Machine Translation (MT) has come a long way since its origins in the 1950s.
And since its inception, different theories and practices have come and gone. Most recently, there’s been quite a bit of talk about Neural Machine Translation (NMT), a new method that uses Deep Learning to translate foreign language texts.
Google started using NMT late last year and lauded the move as a big step towards better MT quality. NMT produces translations that are more accurate than its predecessor, Phrase Based Machine Translation (PBMT), thanks to its superior ability to translate complete sentences at a time.
PBMT is one mode of Statistical MT, which has been around for more than half a century. And before NMT came around, Statistical MT was the method translation practitioners and researchers were most interested in.
Statistical MT uses predictive algorithms to teach a computer how to translate text. These models are created, or learned, from parallel bilingual text corpora and used to create the most probable output, based on different bilingual examples.
Using this already translated text, a statistical model guesses or predicts how to translate foreign language text. Statistical MT has different subgroups, including word-based, phrase-based, syntax-based and hierarchical phrase-based.
The benefit of Statistical MT is its automation. One drawback is that this system needs bilingual material to work from, and it can be hard to find content for obscure languages. Statistical MT is a “rule-based” MT method, using the basis of corpora translations to create its own text segments.
NMT is the newest method of MT and said to create much more accurate translations than Statistical MT. NMT is based on the model of neural networks in the human brain, with information being sent to different “layers” to be processed before output.
NMT uses deep learning techniques to teach itself to translate text based on existing statistical models. It makes for faster translations than the statistical method and has the ability to create higher quality output.
NMT is able to use algorithms to learn linguistic rules on its own from statistical models. The biggest benefit to NMT is its speed and quality.
NMT is said by many to be the way of the future, and the process will no doubt continue to advance in its capabilities.
MT can also be done using a “hybrid” method that combines both techniques to create a desired result. The efficacy of each depends on a number of factors, including the languages used and available linguistic resources, or example text.

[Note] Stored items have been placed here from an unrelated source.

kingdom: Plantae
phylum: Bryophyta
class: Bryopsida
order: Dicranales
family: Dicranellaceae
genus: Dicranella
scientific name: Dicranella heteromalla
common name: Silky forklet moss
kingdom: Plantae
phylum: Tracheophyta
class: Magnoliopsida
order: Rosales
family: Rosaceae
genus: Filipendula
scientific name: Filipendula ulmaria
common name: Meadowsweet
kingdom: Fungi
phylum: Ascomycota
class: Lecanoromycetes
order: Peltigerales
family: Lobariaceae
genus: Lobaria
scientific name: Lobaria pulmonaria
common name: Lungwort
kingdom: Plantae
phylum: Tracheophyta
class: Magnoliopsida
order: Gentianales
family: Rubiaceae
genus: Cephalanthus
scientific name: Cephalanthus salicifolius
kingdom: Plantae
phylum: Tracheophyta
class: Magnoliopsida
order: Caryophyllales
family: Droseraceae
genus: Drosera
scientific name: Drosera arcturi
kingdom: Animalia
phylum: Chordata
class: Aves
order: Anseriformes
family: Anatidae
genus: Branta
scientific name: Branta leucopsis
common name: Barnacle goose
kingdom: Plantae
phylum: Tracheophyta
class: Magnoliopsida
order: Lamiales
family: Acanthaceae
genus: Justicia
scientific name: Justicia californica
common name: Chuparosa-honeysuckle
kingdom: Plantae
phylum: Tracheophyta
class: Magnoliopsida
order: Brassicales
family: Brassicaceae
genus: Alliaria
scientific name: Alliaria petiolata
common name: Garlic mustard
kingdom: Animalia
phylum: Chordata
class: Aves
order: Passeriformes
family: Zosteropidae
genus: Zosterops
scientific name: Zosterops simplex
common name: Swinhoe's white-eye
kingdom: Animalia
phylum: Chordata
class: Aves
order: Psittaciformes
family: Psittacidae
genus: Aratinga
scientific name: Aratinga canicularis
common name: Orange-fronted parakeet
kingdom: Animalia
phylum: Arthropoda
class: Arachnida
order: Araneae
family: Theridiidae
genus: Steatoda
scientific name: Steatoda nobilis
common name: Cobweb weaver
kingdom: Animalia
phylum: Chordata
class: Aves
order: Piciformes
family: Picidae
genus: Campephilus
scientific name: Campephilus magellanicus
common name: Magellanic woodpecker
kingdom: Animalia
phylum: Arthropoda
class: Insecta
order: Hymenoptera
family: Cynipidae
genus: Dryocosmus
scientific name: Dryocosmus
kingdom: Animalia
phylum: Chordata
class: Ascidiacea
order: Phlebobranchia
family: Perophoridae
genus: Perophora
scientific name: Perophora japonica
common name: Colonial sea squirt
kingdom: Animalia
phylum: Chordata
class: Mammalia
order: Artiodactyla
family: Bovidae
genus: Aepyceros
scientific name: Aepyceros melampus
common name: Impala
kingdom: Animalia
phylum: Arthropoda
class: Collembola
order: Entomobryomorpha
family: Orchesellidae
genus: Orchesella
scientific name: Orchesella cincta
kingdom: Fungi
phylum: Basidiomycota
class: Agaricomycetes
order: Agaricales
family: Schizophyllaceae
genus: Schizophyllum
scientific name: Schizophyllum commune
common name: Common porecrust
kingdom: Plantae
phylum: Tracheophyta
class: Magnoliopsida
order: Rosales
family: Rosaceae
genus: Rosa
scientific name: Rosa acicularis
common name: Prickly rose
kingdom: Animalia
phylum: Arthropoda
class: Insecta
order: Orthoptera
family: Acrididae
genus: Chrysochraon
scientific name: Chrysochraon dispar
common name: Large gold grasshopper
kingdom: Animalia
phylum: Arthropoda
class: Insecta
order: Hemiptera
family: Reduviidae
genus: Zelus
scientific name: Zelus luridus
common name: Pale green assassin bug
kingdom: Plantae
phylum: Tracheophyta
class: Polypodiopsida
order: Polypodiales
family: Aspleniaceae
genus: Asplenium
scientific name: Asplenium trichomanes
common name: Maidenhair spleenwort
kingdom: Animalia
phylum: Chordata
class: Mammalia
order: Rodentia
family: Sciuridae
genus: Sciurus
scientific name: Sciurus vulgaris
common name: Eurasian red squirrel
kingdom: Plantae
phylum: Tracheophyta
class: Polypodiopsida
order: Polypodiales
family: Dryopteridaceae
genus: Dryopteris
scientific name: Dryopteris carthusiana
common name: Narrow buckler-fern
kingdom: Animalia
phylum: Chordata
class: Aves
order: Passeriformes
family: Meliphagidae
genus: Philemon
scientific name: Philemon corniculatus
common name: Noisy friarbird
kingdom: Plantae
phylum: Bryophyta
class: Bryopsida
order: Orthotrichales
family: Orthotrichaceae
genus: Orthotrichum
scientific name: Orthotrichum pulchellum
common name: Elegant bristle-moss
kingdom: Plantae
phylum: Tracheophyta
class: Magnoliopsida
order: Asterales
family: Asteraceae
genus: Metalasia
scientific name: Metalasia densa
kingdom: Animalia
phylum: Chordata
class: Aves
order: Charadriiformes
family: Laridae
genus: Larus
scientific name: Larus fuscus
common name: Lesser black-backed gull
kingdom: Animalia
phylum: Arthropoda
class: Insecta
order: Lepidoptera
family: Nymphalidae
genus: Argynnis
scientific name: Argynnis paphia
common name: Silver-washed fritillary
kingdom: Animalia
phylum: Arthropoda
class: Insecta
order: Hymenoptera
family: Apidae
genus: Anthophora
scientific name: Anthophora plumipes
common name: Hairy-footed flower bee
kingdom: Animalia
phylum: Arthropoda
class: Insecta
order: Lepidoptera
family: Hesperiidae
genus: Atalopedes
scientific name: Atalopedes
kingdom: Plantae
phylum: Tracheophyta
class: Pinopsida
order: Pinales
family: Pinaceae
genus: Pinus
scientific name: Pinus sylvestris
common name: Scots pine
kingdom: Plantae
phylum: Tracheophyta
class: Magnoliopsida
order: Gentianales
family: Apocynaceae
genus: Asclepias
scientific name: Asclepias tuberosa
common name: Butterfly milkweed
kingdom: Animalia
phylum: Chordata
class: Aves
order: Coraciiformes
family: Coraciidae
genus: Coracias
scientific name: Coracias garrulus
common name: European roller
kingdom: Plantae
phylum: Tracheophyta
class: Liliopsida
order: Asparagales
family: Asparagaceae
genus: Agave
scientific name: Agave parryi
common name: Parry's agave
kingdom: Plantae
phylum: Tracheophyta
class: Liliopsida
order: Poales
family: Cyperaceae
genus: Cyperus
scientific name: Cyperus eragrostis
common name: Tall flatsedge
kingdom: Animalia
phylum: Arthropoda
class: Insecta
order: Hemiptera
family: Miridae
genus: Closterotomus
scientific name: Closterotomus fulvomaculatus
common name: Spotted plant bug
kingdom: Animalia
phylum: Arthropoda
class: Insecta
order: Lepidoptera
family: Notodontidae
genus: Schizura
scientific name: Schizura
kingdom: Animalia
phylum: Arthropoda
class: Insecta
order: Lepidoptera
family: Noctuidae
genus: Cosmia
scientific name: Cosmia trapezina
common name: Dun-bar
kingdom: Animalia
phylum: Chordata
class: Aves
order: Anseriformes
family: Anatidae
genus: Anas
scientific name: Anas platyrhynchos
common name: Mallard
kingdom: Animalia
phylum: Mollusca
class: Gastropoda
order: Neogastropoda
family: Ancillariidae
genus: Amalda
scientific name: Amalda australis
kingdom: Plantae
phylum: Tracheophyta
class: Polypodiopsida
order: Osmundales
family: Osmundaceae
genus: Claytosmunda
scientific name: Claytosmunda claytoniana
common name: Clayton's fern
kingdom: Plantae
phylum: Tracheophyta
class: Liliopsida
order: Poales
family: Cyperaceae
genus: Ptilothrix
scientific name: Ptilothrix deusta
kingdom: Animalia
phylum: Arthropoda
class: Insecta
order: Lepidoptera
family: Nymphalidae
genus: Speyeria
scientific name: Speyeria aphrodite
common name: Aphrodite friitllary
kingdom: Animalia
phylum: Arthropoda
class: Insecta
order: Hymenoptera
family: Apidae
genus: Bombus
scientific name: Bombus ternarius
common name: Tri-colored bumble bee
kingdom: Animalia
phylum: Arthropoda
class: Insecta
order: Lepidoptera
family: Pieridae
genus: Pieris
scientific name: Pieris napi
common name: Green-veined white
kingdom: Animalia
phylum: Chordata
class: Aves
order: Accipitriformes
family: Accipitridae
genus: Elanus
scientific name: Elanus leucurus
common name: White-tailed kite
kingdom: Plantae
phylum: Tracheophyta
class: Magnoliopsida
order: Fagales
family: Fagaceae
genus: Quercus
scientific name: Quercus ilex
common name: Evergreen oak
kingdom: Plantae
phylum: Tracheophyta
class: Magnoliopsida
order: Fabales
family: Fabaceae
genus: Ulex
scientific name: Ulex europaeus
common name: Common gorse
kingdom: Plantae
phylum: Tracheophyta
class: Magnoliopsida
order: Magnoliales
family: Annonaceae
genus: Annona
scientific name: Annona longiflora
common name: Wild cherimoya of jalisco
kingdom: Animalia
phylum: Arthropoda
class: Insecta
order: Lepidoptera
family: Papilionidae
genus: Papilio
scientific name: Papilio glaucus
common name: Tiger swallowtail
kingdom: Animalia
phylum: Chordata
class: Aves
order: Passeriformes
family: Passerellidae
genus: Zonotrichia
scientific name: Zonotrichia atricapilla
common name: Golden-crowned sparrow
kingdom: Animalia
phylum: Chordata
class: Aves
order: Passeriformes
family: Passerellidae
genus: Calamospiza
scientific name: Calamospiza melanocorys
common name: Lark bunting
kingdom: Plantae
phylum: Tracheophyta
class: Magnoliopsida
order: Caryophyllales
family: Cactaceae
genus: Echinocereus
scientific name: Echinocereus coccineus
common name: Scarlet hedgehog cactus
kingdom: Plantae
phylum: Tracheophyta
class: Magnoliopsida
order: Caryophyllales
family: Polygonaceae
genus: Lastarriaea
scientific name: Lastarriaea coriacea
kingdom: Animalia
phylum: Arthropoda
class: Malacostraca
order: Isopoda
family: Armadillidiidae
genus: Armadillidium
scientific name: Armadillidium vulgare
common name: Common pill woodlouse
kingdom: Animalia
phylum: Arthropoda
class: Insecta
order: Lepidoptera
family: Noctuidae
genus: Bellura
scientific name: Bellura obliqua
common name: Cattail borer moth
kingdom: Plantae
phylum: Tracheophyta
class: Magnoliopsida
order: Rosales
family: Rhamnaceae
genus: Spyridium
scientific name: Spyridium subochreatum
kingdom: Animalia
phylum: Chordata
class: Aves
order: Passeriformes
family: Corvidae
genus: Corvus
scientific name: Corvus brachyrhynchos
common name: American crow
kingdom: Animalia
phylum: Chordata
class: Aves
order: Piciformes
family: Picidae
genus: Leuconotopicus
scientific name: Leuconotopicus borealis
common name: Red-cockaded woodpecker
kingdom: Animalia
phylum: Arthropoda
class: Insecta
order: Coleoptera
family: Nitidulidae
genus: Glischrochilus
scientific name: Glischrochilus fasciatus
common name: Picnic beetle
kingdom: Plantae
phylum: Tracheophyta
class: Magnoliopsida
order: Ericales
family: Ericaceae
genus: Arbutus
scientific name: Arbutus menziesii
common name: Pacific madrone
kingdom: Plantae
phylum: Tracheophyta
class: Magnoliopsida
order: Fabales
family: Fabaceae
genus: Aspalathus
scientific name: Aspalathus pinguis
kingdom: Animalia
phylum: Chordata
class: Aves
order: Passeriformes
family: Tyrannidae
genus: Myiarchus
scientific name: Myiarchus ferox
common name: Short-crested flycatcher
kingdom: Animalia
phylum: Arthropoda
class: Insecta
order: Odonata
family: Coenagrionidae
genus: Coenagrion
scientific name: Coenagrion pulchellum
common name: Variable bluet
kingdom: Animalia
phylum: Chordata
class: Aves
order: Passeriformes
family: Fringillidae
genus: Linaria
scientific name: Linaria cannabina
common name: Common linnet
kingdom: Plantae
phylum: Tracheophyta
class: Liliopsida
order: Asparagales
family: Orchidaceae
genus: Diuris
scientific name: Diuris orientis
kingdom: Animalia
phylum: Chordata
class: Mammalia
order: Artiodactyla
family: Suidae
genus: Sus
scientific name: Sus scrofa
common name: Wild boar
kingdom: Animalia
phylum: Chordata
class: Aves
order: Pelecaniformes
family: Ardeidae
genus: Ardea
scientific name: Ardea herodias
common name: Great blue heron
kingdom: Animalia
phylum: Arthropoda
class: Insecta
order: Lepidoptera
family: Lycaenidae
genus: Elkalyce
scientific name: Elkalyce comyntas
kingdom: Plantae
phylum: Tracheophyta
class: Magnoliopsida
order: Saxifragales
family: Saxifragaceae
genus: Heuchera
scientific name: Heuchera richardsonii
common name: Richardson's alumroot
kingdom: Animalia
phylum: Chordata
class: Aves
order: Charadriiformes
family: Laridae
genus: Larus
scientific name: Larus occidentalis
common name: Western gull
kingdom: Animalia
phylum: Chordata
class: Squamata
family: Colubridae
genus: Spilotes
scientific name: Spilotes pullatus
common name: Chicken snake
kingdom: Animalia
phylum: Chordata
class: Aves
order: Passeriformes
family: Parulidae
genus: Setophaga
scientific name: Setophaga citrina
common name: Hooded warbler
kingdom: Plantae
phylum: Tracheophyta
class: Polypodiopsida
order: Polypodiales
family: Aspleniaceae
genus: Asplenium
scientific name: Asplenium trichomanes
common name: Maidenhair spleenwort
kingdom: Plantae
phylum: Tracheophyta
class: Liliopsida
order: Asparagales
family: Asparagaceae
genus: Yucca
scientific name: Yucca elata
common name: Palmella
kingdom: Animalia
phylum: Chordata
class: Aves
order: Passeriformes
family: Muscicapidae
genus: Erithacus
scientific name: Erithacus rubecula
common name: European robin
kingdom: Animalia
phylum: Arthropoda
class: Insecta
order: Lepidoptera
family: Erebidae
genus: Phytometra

Even though it’s been around for quite some time, MT is still a burgeoning resource. Advances in the MT field have been great, but using it as a sole means of translation isn’t yet an option. The margin for error, no matter what method is used, is still too large to depend on MT for documents that will be published or used externally.
With that said, MT does provide a “gist” translation and acts as a great way to decipher documents quickly and cost-efficiently. Knowing how to use it effectively depends on project scope, cost and end goals.